Moderately hypofractionated salvage radiotherapy in patients with biochemical recurrence of prostate cancer after prostatectomy: long-term results and comparative analysis of two schedules.

Hypofractionation in salvage radiotherapy (HSRT) for biochemical recurrence of prostatic cancer after prostatectomy is a debated issue and at present, it should be considered purely investigational because of the lack of evidence supporting its use. In this study, we report the outcomes of patients presenting with biochemical recurrence after radical prostatectomy who received HSRT. The additional aim of this study is to compare two moderately HSRT schedules. Patients treated to prostate bed with daily Image Guided-VMAT and a total dose of 65 Gy/26 fractions (Group A) or 66 Gy/30 fractions (Group B) were included in the study.
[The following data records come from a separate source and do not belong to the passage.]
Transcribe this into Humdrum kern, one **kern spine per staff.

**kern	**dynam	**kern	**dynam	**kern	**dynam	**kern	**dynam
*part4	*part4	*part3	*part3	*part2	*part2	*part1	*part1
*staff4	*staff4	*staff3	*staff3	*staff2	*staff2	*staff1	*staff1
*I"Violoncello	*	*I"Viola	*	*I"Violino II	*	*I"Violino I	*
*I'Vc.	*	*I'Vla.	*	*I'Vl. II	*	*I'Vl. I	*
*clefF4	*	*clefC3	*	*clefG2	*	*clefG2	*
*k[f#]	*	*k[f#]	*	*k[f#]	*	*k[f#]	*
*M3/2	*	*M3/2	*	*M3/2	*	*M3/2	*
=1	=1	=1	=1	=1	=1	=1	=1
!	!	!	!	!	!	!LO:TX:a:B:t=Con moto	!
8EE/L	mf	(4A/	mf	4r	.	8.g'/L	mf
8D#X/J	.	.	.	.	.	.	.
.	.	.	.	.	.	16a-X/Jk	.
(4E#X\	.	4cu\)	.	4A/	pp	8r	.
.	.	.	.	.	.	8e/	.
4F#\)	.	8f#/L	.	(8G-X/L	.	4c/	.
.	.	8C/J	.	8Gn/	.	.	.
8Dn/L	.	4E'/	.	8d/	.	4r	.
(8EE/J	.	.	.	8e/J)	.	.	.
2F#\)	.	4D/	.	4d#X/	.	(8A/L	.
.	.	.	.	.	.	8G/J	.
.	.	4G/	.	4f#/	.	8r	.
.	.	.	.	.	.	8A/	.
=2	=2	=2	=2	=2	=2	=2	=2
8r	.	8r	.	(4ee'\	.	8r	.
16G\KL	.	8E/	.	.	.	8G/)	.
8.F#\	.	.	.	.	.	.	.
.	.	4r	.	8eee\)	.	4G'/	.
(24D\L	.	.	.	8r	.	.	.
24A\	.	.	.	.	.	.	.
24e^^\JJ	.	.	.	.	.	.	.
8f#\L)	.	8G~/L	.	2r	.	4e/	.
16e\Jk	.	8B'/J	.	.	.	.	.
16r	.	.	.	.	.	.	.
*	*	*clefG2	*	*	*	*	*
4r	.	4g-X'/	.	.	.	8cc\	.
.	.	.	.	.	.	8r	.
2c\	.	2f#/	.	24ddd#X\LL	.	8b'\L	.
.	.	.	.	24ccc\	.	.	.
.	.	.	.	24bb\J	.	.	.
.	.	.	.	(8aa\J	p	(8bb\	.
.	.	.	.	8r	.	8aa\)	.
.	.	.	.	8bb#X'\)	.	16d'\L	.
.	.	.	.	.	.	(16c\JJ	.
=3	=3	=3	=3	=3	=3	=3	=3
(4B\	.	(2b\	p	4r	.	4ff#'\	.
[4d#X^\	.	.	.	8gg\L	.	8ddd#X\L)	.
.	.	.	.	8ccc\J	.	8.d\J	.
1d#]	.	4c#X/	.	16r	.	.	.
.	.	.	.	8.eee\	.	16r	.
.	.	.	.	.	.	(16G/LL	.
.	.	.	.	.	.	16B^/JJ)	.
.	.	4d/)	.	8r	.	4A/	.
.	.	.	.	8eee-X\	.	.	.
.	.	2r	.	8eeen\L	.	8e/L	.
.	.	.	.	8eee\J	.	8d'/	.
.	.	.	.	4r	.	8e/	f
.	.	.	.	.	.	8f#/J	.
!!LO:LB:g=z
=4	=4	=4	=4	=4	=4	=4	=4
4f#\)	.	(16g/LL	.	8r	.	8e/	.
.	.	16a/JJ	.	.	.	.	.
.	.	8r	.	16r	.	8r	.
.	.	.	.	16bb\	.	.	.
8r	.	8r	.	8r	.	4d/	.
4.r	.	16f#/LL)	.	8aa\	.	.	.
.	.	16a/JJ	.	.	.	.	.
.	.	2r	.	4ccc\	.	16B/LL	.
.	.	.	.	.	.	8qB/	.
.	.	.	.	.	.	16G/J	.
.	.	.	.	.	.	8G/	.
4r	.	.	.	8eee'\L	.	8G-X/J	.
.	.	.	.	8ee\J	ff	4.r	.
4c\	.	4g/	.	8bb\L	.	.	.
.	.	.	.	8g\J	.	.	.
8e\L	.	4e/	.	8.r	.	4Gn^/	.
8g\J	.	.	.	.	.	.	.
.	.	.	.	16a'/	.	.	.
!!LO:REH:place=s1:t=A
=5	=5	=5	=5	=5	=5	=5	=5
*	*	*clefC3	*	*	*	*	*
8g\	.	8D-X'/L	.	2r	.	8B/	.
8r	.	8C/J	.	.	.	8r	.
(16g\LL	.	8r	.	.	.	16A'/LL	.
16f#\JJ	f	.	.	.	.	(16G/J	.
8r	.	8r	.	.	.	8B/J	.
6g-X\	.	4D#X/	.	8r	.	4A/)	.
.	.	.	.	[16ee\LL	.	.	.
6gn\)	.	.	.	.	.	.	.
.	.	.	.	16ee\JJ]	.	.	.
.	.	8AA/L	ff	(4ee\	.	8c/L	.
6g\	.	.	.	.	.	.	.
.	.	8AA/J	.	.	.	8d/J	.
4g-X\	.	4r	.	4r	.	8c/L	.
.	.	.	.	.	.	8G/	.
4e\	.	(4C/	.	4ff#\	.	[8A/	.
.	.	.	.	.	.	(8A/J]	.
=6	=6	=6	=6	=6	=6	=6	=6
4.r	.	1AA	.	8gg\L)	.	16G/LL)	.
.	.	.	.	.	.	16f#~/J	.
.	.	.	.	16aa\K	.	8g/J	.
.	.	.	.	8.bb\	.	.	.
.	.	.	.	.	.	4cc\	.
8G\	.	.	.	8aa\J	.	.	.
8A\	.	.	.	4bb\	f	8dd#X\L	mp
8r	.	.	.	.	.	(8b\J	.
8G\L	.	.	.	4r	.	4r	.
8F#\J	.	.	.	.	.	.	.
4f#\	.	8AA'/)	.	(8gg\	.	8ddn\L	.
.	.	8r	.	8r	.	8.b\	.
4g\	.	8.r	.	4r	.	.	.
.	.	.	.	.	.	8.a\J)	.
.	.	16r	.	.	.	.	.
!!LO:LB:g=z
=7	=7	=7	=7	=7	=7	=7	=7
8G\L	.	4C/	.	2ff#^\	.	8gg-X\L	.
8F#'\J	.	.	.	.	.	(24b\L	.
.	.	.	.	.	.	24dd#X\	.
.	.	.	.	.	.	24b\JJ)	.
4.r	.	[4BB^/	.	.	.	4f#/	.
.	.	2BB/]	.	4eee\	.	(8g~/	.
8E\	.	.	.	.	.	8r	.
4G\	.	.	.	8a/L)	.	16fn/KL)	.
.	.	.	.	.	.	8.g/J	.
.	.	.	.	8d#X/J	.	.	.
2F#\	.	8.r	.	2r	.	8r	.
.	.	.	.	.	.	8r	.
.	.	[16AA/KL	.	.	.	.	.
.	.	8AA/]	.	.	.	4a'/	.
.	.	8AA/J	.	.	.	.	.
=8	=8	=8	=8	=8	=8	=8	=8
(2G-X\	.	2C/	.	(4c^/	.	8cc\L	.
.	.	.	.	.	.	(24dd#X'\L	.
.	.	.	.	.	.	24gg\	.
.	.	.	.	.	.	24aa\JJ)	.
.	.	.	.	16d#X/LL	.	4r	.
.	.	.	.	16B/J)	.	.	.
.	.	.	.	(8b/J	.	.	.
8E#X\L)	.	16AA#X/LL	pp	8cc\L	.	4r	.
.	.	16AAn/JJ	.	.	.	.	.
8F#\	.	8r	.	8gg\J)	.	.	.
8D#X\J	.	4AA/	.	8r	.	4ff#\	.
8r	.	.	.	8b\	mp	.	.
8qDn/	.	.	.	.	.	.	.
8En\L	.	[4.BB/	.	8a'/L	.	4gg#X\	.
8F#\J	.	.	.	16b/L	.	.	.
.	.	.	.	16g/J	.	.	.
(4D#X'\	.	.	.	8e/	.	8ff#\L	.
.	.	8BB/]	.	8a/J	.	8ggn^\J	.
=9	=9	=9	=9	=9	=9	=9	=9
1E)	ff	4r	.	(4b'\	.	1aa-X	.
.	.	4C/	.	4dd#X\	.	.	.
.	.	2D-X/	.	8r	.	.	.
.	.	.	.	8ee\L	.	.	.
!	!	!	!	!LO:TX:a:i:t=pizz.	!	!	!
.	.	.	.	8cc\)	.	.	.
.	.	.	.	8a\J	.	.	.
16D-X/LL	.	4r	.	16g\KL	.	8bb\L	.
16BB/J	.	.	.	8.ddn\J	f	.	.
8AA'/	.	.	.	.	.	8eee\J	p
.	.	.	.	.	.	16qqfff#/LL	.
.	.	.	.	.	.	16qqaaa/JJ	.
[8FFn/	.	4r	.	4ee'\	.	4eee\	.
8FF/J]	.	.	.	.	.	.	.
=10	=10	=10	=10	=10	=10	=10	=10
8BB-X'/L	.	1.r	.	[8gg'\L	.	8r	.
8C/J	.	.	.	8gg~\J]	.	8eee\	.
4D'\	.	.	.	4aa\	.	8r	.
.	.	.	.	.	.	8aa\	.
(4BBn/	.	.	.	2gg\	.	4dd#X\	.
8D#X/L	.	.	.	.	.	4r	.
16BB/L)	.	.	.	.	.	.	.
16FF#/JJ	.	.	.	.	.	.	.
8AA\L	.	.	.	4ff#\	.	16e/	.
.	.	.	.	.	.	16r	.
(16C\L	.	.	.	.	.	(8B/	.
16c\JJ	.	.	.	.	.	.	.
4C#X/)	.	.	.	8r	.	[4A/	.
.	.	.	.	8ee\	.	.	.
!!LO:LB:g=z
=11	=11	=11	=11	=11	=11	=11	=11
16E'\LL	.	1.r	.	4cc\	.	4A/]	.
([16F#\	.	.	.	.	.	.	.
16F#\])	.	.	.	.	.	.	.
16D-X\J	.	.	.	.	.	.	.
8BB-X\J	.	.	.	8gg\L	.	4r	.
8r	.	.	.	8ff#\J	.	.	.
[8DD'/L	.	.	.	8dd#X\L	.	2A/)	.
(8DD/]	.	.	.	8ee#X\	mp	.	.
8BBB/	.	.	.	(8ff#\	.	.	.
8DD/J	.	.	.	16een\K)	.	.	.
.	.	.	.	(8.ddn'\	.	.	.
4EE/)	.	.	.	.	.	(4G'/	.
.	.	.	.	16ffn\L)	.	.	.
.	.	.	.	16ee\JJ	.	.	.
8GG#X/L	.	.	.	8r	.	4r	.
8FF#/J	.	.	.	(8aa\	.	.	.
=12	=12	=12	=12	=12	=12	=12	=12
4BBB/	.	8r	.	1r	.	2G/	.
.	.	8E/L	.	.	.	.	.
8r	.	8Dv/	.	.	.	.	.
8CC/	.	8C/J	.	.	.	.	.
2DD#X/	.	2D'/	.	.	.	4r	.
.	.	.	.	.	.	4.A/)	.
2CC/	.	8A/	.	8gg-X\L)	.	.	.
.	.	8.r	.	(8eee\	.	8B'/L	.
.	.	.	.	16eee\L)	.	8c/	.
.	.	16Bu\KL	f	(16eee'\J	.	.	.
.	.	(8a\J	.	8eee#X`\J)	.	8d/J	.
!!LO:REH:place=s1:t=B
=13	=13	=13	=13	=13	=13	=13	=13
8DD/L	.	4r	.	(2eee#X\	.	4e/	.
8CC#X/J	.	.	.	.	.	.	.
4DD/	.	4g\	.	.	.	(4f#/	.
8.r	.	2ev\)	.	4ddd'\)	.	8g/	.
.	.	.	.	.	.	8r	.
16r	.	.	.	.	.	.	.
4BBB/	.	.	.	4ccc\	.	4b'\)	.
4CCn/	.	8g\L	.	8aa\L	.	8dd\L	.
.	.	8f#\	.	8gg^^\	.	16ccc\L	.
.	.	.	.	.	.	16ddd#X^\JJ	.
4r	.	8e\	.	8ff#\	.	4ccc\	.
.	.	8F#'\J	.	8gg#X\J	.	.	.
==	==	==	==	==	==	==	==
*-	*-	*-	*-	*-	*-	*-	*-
Inclusion criteria were: pN0/pNx, pre-HSRT PSA ≥0.2 ng/ml and ≤1 ng/ml, no evidence of pelvic/extrapelvic disease at restaging, no pelvic irradiation or dose boost on macroscopic local recurrence, no neoadjuvant/concomitant Androgen Deprivation Therapy (ADT), follow-up ≥36 months, and available pre/post HSRT data. Genitourinary (GU) and gastrointestinal (GI) toxicities, early and late, were assessed using CTCAE Vers. 5.0. One hundred patients were retrospectively identified to 50 in each group. Median follow-up was 59 months. All patients completed the prescribed HSRT. 5-year biochemical failure-free survival, local control, distant relapse-free survival, and ADT- free survival were 52.1%, 85.9%, 63.7%, and 73.2%, respectively. No significant differences in these outcomes were found between the two groups. On multivariate analysis, a hypofractionation schedule was not associated with any outcome, but ISUP score ≥ 4 and pre-HSRT PSA were associated with worse biochemical failure-free survival while only ISUP score ≥ 4 was associated with worse distant relapse-free survival. No Grade 3 GU/GI acute event was reported; 6 (6%) and 2 (2%) patients experienced late Grade ≥ 2 GU and GI events, respectively. No difference was found between the two groups neither in acute nor in late GU/GI toxicities. Our findings demonstrate that HSRT is feasible, effective, and safe. Our analysis did not show any significant difference between the two hypofractionated schedules. Further studies and randomized controlled trials are required in order to confirm these results and to identify the optimal hypofractionated schedule in the salvage setting.